The heavy fragrance of the lily dispels the hospital air, takes possession of the quasi sterile smell and chases away the clouds that cover you in that bed. My sweet daughter. So still you lie there, innocent and serene, unaware of the crushed limbs that should have bulged the blanket. "Lost a lot of blood," the doctor had said, as if that logically explains why you won’t wake up, while your pretty little head is clearly undamaged.
I picked the lily on the day you moved into lodgings, as an evaporating substitute for the stimulating perfume of your body odor. You always had reminded me of lilies. Especially that morning, when I chose the flower, not fully out yet, the ends of the creamy petals turned outward very slightly, as if you wanted to look carefully around the corner to see if you dared. You weren’t even moving that far away. Only fifteen minutes by car. But it was time to stand on your own two feet, to detach yourself from your mother, the nourishing soil on which you had grown.
I dab your pale face with a damp cloth, talking to you, to the lily, and cut the stem slantwise again to make sure it can absorb enough nutrition. Palliative care out of undirected powerlessness.
The first few days you called me every night. Not because you needed it yourself, but to please me.

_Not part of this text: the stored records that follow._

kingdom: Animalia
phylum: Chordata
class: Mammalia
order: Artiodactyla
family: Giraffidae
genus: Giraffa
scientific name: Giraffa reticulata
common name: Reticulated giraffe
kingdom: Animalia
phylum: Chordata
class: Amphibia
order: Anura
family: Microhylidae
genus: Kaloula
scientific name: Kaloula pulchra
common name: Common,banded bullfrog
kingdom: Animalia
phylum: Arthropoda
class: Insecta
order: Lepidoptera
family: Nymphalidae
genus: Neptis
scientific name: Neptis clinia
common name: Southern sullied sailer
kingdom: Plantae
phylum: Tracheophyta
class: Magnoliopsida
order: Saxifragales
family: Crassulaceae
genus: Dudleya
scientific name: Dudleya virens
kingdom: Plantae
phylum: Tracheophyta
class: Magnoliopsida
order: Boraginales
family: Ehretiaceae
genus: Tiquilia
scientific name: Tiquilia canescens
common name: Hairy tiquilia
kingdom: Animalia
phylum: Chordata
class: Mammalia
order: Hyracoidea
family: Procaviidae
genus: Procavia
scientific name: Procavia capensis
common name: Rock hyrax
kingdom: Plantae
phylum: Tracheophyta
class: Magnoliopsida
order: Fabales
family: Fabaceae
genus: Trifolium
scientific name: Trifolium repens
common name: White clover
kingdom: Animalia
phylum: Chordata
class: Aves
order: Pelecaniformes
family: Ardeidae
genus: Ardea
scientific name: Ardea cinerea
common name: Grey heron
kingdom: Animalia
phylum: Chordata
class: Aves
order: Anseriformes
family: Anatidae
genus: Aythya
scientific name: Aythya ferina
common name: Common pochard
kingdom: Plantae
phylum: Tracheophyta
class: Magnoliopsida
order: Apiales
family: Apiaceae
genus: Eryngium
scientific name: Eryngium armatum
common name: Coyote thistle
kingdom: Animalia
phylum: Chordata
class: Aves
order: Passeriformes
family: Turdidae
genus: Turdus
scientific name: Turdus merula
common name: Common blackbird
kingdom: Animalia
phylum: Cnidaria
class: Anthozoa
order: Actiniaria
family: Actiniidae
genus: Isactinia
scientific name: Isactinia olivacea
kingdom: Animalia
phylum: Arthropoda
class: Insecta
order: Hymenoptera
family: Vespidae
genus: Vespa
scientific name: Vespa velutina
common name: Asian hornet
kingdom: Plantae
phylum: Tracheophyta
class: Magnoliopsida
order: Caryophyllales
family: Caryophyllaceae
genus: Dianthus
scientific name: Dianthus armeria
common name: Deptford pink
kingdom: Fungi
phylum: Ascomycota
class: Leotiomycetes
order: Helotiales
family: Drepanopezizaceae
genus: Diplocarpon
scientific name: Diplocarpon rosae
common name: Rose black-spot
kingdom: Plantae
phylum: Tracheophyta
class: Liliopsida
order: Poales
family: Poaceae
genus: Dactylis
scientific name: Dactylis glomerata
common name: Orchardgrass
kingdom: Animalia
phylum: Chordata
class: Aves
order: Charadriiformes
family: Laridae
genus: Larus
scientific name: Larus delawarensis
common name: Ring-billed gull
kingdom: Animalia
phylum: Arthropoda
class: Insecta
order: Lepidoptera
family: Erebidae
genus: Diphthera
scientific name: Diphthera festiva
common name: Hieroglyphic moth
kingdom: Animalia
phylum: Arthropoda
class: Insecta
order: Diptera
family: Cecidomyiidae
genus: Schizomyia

The lily in the hallway, next to the telephone on the table, backed up your words with image and scent. While you told me that you got along very well with your new classmates, the petals started to open, virginal, with a slightly provoking aroma accompanying your casually added "especially with this one guy". And when you suddenly didn’t call one evening and I saw that beautiful flower fully surrender itself to the world, longing, lustful, hot sweet-smelling, I knew how things stood. And I smiled. My little girl had grown up.
When I came home a few days later and the toxic smell of a truck coiled past me through the open door, I felt there was something in the wind. The gas chilled the pleasant atmosphere in the hallway with a deadly, lung decomposing stench. I remember that I rushed disgusted to the kitchen and in passing rubbed against the lily, causing loose pollen to end up on my blouse. It's still there. Indelible, like the blood in your cut open clothes.